If you only read one book this year, it should be Lauren Oliver‘s Before I Fall. This profound story will have you hooked from the get go. Oliver vividly draws a picture of the devastating damage caused by bullying and the ease of which some teens turn a blind eye to this behaviour whilst at the same time reminding us all that at anytime we can change who we are and become better people.
What if you had only one day to live? What would you do? Who would you kiss? And how far would you go to save your own life?
Samantha Kingston has it all: the world’s most crush-worthy boyfriend, three amazing best friends, and first pick of everything at Thomas Jefferson High—from the best table in the cafeteria to the choicest parking spot. Friday, February 12, should be just another day in her charmed life.
Instead, it turns out to be her last.
Then she gets a second chance. Seven chances, in fact. Reliving her last day during one miraculous week, she will untangle the mystery surrounding her death—and discover the true value of everything she is in danger of losing.
Before I Fall is a really powerful story with a deeper, main message to admire: the idea of making right that which is wrong.
After learning what happens on Friday, February 12th, Sam has a sudden sense of urgency – she realises that time is no longer on her side. Now that these events pose an end to her, she begins to develop a more reflective capacity within her thinking. As the novel progresses, she says:
“Maybe you can afford to wait. Maybe for you there’s a tomorrow. Maybe for you there’s one thousand tomorrows, or three thousand, or ten, so much time you can bathe in it, roll around in it, let it slide like coins through your fingers. So much time you can waste it.
But for some of us there’s only today. And the truth is, you never really know.”
— Lauren Oliver, Before I Fall
This totally captures both the essence of the book, it’s main message and Sam’s character. the idea that “you never really know” illustrates the idea that we need to be nicer to one another, need to decrease cruelty to one another, because we might not have time to atone for it.
Philosophically, if we all lived our lives as though “there’s only today” then our actions would have more meaning. We would, in fact, do what we loved or kiss who we really wanted to. Honestly, there’s a chance that we would leave more good than bad in our legacy if we embraced what Martin Luther King called, “the fierce urgency of now.” Sam learns this the hard way, and this quote reflects the main message of the story of fixing what is broken.
When I first started reading the story, I was hooked from the first page. But at the same I found that I never really liked Sam. She was a bully,a girl who thought the most important thing in life was popularity, she put herself and her friends above everyone else. She annoyed me, and I never really thought she was a nice person. But by the end of the novel, she was a completely different person, one I began to admire. She had a beautiful character arc.

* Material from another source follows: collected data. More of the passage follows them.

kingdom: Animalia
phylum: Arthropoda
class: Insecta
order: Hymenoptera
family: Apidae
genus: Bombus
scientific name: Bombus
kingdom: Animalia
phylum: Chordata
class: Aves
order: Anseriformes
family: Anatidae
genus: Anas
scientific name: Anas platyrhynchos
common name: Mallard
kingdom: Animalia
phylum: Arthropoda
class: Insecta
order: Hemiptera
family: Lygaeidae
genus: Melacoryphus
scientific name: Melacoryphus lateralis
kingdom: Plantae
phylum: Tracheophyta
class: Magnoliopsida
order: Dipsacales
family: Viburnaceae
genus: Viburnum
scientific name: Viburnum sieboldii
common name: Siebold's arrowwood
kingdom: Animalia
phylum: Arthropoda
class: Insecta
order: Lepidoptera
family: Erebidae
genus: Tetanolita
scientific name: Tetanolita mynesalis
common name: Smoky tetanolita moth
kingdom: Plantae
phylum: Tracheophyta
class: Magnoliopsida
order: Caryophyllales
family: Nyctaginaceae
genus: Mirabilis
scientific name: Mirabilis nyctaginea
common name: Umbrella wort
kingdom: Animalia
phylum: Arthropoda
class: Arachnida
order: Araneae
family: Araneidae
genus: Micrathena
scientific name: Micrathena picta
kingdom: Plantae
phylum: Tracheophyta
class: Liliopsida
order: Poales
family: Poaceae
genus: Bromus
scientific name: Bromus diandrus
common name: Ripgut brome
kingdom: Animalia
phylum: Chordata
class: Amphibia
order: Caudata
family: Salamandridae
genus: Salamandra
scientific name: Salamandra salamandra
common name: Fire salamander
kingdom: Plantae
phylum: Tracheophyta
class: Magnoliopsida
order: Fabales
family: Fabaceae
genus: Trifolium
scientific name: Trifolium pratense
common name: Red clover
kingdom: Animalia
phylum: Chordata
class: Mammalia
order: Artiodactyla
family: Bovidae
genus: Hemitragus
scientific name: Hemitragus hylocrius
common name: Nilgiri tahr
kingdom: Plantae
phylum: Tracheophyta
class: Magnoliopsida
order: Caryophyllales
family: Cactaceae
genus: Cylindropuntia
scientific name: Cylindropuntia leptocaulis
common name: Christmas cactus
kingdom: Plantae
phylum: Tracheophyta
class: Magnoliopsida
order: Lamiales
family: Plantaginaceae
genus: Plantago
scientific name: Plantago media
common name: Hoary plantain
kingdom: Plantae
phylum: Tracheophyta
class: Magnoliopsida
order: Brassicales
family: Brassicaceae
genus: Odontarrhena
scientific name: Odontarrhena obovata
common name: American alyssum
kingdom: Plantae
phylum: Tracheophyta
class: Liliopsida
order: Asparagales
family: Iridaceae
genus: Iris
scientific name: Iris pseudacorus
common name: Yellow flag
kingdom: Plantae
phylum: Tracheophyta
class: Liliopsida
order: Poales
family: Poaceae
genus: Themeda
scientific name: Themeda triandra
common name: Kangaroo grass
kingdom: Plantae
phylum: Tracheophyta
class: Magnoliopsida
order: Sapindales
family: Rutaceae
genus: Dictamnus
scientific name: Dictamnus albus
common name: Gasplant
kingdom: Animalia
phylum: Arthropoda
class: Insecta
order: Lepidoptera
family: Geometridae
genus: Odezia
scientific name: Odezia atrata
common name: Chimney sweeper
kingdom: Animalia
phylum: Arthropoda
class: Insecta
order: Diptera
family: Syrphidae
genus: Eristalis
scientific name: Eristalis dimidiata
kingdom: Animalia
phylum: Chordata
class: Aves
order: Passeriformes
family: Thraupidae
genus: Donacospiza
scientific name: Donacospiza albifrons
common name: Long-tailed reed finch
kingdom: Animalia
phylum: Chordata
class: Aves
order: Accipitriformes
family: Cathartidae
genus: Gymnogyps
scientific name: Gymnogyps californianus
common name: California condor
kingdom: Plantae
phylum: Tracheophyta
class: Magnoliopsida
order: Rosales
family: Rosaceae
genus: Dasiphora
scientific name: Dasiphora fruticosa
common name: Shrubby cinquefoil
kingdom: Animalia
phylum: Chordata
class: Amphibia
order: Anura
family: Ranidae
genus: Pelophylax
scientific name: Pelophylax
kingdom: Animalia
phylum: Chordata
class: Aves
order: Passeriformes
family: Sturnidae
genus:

She ends up realising how different she is from her friends. One example of this is when she pushes her best friend, Lindsay, into explaining her previous friendship with Juliet, who she now mercilessly bullies. When Sam presses her as to why she now torments the girl who stood up for her, Lindsay tells us:
“I thought eventually she’d tell everybody what really happened… Why didn’t she ever stick up for herself? Not once, She just – she just took it. Why?”
— Lauren Oliver, Before I Fall
Through this, Oliver suggests that one of reasons that people do bad things to others is purely that they don’t understand them. Lindsay couldn’t wrap her head around why Juliet would just “take it.”
We know from Sam’s conversations with Juliet that she “took it” because she thought it was her duty as a friend to do so. She possesses a level of friendship that completely escapes Lindsay. This quote is a reminder that there are some people and behaviours around us that might go beyond what we are capable of understanding. When this happens, the best thing to do is stop, think, and reflect on why people do the things that they do. This is another one of the novel’s main messages: that when we understand people more, we tend to do less bad things to them.
The power of human transformation is the last of the Before I Fall‘s main, and deeper, messages. Which we can see from Sam’s character arc. From the cruel and superficial girl that she was, Sam has evolved – she recognises the truth, even if it is now too late. By the end of the novel, she says:
“It feels like I’ve reached back in time and corrected something. I haven’t felt so alive, so capable of doing things, in I don’t know how long.”
— Lauren Oliver, Before I Fall
Sam’s words are a reminder of how human beings, even those of us who do bad things, easily possess the capacity to do good things, better things. When we have the courage to reflect on the course of our lives, there can be a profound sense of introspection and atonement. Sam’s quote reminds us that at any point we can wake up and do better things and be better people. We don’t need to wait a single moment before starting to improve ourselves and the world.
She reminds us that anybody capable of love, is capable of being saved.
I loved this book! I can’t wait for the movie!